Ertha’s words dissipating in the chill air. Every silence now sounding like the end of my life. Straps unwind to lower the coffin. And whatever terrible burned part of her was left is gone. And Jesus Christ Almighty, thank God for the intervening voice of this refined Protestant clergyman. Who with faintly British vowels elegantly intones.

“Lord my God shall make my darkness be light. Deliver us not into the bitter pains of eternal death. But thy kingdom come.”

Mourners retreating. Ertha stared at me and then as I stared back, she looked away. One wants to say, What the fiick else did you do to Max, you bitch. Mourners reaching the roadway. Limousine doors opening and shutting. More snow falling. A blue jay squawking nearby in a tree. Dru in her black splendor accepting last condolences from relatives, staff, acquaintances. Making me feel as if I were some sort of trespasser. After someone for their money. Which is after all, the greatest tribute they can be paid. And now she’s gone her way. And I’m gone mine. Walking down the gentle slope of this hill whitening in snow. As a figure sidles up. What more must I hear if I listen. The voice is asking would I chat with him at his office on the seventeenth floor of the Triumphington building on Madison Avenue at a time convenient. And now good God, a tap on my shoulder. What next. Another voice comes near as I turn. And this from a famous face in magazines and newspapers.

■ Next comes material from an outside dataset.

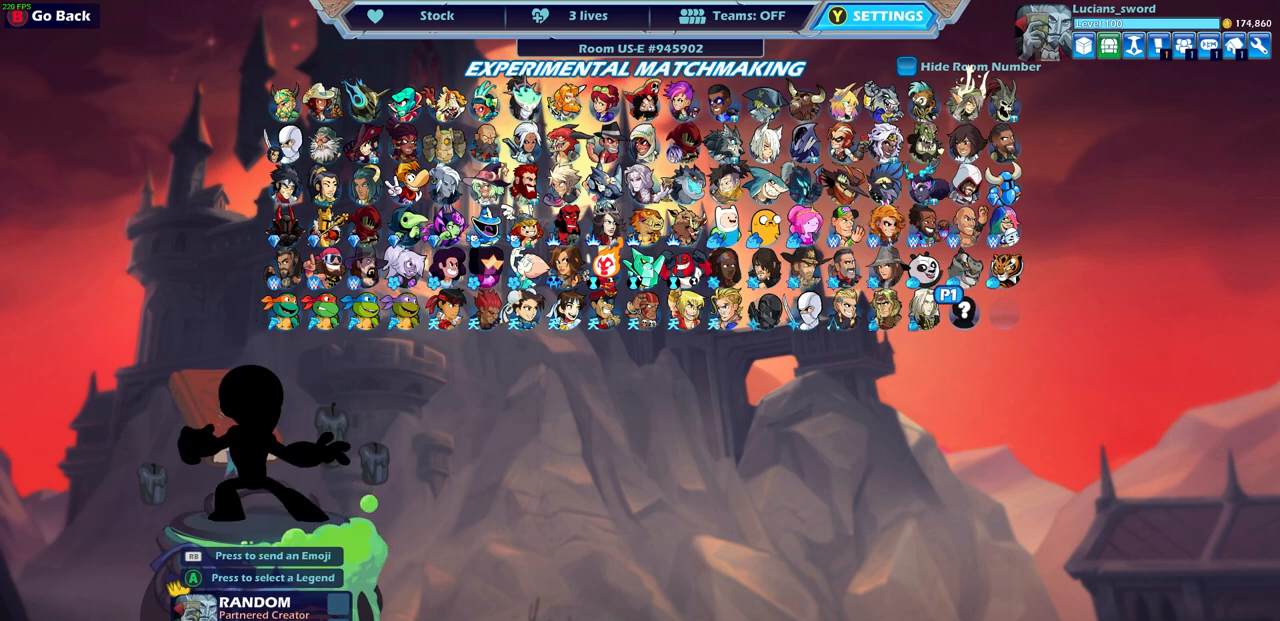
{"buttons": [], "left_stick": "center", "right_stick": "center", "events": [[100, "DPAD_DOWN", "up"]]}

“I am so sorry and I apologize for intruding upon you at a time like this but I had, having only recently been able to meet with your wife Sylvia, been unable to reach you by telephone. I just wanted you to know that she gave me the score of your minuet sometime ago and which I regard as such a brilliant work of composition that I took the liberty of rehearsing it with my symphony orchestra. Might I just ask at this time if you would consider its being performed. Please telephone my office. I should like to invite you more formally to conduct its premier performance. I’ll say no more except that Sylvia was one of the most brilliant and wonderful dancers, and she was too, such a princely girl. Again, please accept my most sincere condolences.”

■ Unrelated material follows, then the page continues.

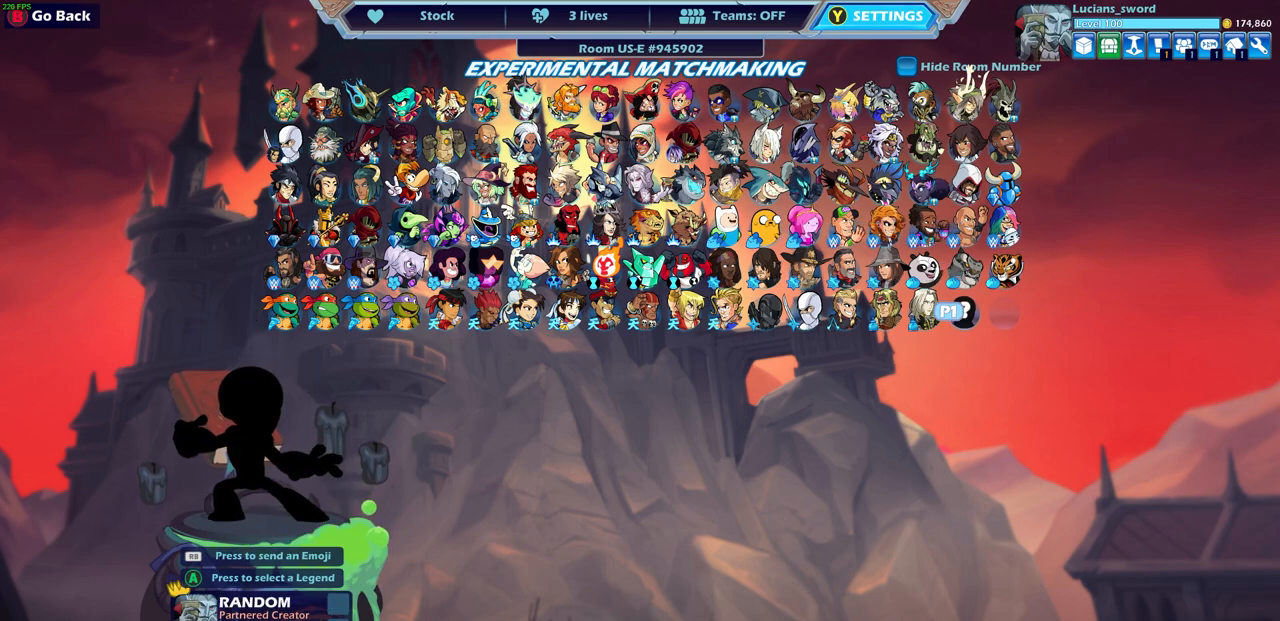
{"buttons": [], "left_stick": "center", "right_stick": "center", "events": [[400, "DPAD_LEFT", "down"], [500, "DPAD_LEFT", "up"]]}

Dark pointed shoes of this famed conductor and composer who did not show up for our appointment when I was previously to meet him. Was the news of this event all over the newspapers. To bring him here in all his finery. Yet so courteous and pleasantly glittery-eyed, bracelets on his wrists. Amazing how when you meet people and they tell you something you want to hear, it transforms them from someone previously objectionable at a distance into someone delightful close-up. And even utterly charming and compassionate. But at least one thing is for sure. My name O’Kelly’O is going to go carved on a piece of marble over a grave dug near a socially registered Protestant mausoleum in one of the best cemeteries. And I’ve got to say again that when the chips were down, Jonathan Witherspoon Triumphington III, IV, or whatever he was, had plenty of guts after all. And some of Dru’s words — or were they Sylvia’s — come back to ring in my ears. “There will be one day in your life when you need not worry about the mundane anymore.”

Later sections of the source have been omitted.